Seeing suffering, death and dying through the lens of Christ can open the doors of our heart, which enables us to see with the eyes of our soul. From this vantage point, temporal life in this world can be seen within its proper context, in relation to our ultimate eternal life with God. As our heart opens in faith, we can begin to heal from the estrangement, alienation and disorientation of a life lived focused on ourselves and this world, and this brings us into deeper relationship with others and with God. Vigen Guroian writes the following beautiful insight regarding this healing:

“The Son brings the love of the Father into this world, and the Holy Spirit inspires this love and spreads it among all who believe in the Son.

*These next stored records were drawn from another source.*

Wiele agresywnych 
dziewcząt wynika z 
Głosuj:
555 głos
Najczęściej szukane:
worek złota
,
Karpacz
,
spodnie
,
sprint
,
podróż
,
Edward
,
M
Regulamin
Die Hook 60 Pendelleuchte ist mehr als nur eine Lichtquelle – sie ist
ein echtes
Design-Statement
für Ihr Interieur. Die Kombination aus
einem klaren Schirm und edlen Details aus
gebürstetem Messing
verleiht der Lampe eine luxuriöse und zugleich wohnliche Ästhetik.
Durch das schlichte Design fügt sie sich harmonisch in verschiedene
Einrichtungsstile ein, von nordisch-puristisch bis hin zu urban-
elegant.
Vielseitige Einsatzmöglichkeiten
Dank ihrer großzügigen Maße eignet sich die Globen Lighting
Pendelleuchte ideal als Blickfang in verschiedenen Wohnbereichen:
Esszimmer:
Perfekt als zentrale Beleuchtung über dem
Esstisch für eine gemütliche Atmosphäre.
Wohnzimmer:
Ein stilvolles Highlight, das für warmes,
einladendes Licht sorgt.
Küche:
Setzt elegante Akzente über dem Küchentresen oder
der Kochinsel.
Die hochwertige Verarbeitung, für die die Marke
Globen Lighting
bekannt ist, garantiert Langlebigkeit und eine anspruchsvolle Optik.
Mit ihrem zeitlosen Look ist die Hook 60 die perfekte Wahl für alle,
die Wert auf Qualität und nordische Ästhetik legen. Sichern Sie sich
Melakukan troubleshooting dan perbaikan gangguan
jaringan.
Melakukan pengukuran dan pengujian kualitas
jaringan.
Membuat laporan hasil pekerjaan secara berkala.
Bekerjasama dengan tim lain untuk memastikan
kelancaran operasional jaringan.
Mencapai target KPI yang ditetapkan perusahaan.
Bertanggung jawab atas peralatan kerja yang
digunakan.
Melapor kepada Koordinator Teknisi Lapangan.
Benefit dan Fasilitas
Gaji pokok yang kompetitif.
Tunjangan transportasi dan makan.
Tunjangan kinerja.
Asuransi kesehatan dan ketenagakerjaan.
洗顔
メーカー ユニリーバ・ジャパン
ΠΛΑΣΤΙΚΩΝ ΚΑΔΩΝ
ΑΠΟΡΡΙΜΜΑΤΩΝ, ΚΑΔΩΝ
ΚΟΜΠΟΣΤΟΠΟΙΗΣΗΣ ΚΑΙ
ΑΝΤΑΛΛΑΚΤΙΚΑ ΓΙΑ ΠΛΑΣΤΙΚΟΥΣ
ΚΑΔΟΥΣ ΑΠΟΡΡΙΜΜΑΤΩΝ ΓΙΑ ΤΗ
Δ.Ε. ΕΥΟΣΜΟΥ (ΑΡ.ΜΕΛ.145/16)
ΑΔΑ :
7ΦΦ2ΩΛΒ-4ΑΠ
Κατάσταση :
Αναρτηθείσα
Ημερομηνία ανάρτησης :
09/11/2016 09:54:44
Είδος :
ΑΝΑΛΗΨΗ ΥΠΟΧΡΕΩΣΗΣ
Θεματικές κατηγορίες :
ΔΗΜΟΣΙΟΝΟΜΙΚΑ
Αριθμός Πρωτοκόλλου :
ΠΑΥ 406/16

The gift of the Holy Spirit reduces not only the gap that sin and death have brought about between God and humanity, but also remedies the division of humanity into selves who are existentially alienated from one another and die spiritually for want of love.” (Guroian, 110)

It is a role of suffering and dying to help us open our hearts to the indwelling of the Holy Spirit, to allow the gift of God’s grace to live within us, making His home in us. And suffering can stimulate the reconciliation within us which helps us to turn away from this worldly place of exile, away from our ‘old man’, and to turn back to ourselves and back to God as a new creature. St Sophrony had great hope in the ability of suffering to help transform the world, as an aspect of mankind’s redemption. He writes:

“…desolation and the tragedy of suffering may well contribute to a vast and widespread spiritual renaissance in a great multitude of souls. The light of this hope is all the brighter in that suffering opens up the way for mighty prayer….Prayer of this kind is worthy of God, and it continually moves man to greater knowledge of God and His action in the heart of man….Prayer of this kind becomes a conductor of divine revelation, redeeming the temporal life of man…” (Zacharias, 79)

Attaining to the love that heals—the God of love—is the goal of man’s life in this world. Most of us live estranged from this truth and are lost in seeking myriad of other ends. Suffering and death can reorient us and bring us into true relationship with the truths of life that are found in the God of truth—Jesus Christ. And this reconciliation is the beginning of a new life lived in the dwelling place of God. “Reconciliation is the most crucial thing for the dying, irrespective of whether or not the person is religious or secular….Forgiveness and reconciliation are crucial for [the] healing process—both reconciliation with others, and reconciliation with one’s own past.” (Guroian, 87) And I would add reconciliation with God as well—the source of all healing.